C'est là que le vieux principe, où les esprits superficiels ne verront qu'un esprit de vengeance archaïque, avait du bon. "Œil pour œil, dent pour dent" signifie certes : "prends garde, je ne me laisserai pas faire". Mais il signifie aussi : "Nous sommes fondamentalement des égaux, ceci est une dispute entre égaux : mon œil vaut le tien, ma vie vaut ta vie, pas moins mais pas plus."
Au demeurant le principe est devenu universel. Le Koran lui-même ne dit-il pas : "Mois sacré contre mois sacré. Ce qui est sacré relève du talion. Quiconque transgresse contre vous, transgressez contre lui d'une manière égale" (I, 190-191) ?
Modération biblique
S'il est vrai que la rivalité mimétique, selon laquelle le sang appelle le sang, se trouve comme le dit René Girard, au cœur de l'aventure humaine, le commandement biblique invite à un premier degré de modération, prélude peut-être à des pourparlers en vue de quelque paix de compromis, d'autant plus accessible que la symétrie des représailles contient le message implicite d'une parité et donc, au moins potentiellement, d'une fraternité.
Certes, dira-t-on, l'Évangile va plus loin : "Si on te frappe la joue droite, tends la joue gauche" (Mathieu 5, 39) [2]. Mais on dit aussi que l'enfer est pavé de bonnes intentions.
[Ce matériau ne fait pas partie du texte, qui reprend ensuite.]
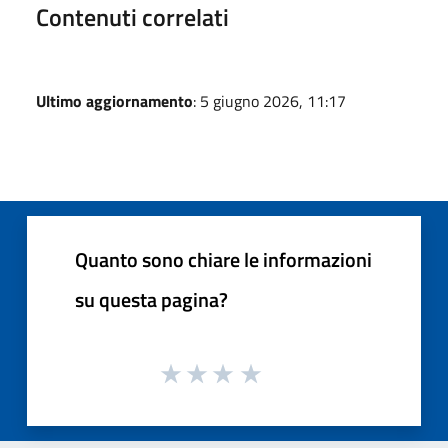
Contenuti correlati
Ultimo aggiornamento
: 5 giugno 2026, 11:17
Quanto sono chiare le informazioni
su questa pagina?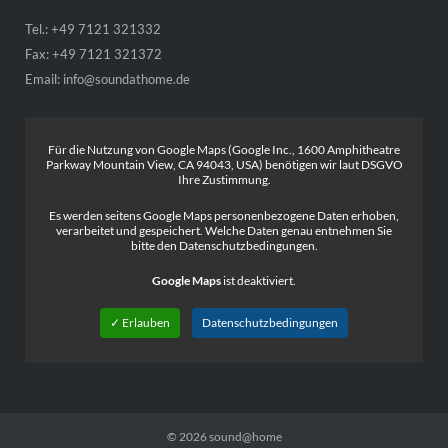
Tel.: +49 7121 321332
Fax: +49 7121 321372
Email:
info@soundathome.de
Für die Nutzung von Google Maps (Google Inc., 1600 Amphitheatre
Parkway Mountain View, CA 94043, USA) benötigen wir laut DSGVO
Ihre Zustimmung.
Es werden seitens Google Maps personenbezogene Daten erhoben,
verarbeitet und gespeichert. Welche Daten genau entnehmen Sie
bitte den Datenschutzbedingungen.
Google Maps
ist deaktiviert.
✓ Erlauben
Datenschutzbedingungen
© 2026
sound@home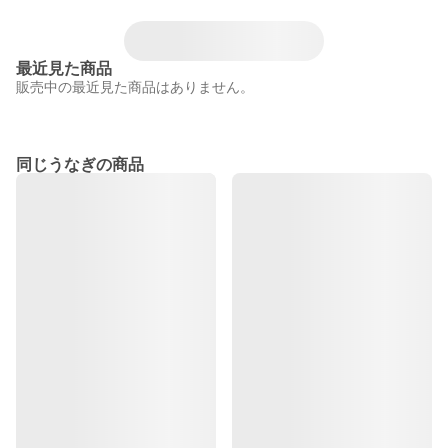
最近見た商品
販売中の最近見た商品はありません。
同じうなぎの商品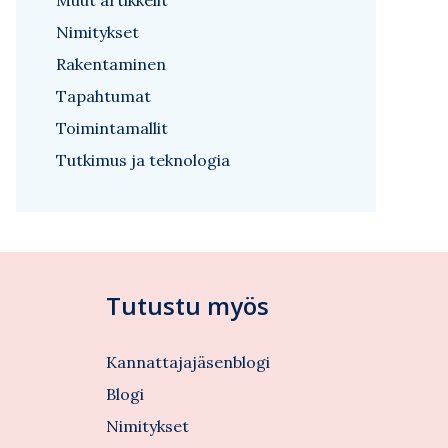
Muut artikkelit
Nimitykset
Rakentaminen
Tapahtumat
Toimintamallit
Tutkimus ja teknologia
Tutustu myös
Kannattajajäsenblogi
Blogi
Nimitykset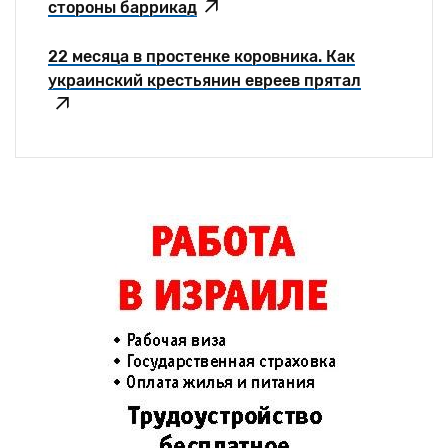
стороны баррикад
22 месяца в простенке коровника. Как
украинский крестьянин евреев прятал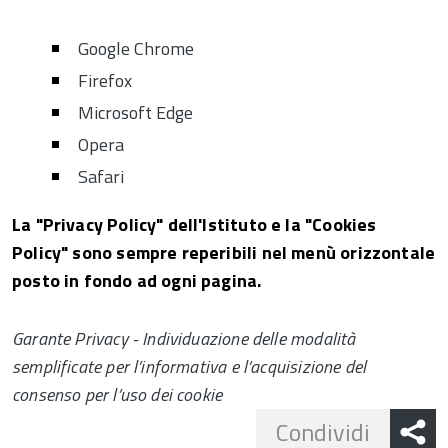
Google Chrome
Firefox
Microsoft Edge
Opera
Safari
La "Privacy Policy" dell'Istituto e la "Cookies
Policy" sono sempre reperibili nel menù orizzontale
posto in fondo ad ogni pagina.
Garante Privacy - Individuazione delle modalità
semplificate per l’informativa e l’acquisizione del
consenso per l’uso dei cookie
Share
Condividi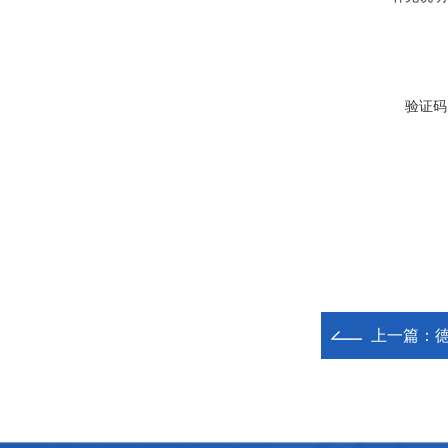
验证码
上一篇：
德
L'idéalisme christique, pour fondé qu'il soit dans l'absolu, a nourri toutes les formes de millénarisme, dont l'idéologie de la fin de l'histoire est un des aboutissements.
Il faut que les combats cessent au Liban, spécialement après l'affreux massacre de Cana, mais ne donnons pas dans l'utopie : la paix perpétuelle ne sera pas instaurée si vite entre Israël et ses voisins. Il faut peut-être que les partenaires, Israël en premier lieu, prennent leur parti de l'état de guerre et, faute de pouvoir l'abolir, songent d'abord à la contenir, cela par cette vieille vertu qu'est le sens de la mesure. Dans cette région troublée, l 'application du principe "Œil pour oeil, dent pour dent" mais rien de plus, ce ne serait déjà pas si mal.
*Roland Hureaux est essayiste, membre du comité de rédaction des revues Commentaire et Liberté politique, auteur de Le Temps des derniers hommes (Hachette, 2000) et Les nouveaux féodaux (Gallimard, 2004)
Notes[1] Henry Kissinger, Diplomatie, traduit de l'anglais par Marie-France de Paloméra, Paris, Fayard, 1996.
[2] On oublie souvent de citer la suite : "Ainsi vous serez les fils de votre père qui est aux cieux car il fait lever son soleil sur les méchants et sur les bons et tomber la pluie sur les justes et sur les injustes" (Mt 6, 45), autrement dit "vous serez des dieux".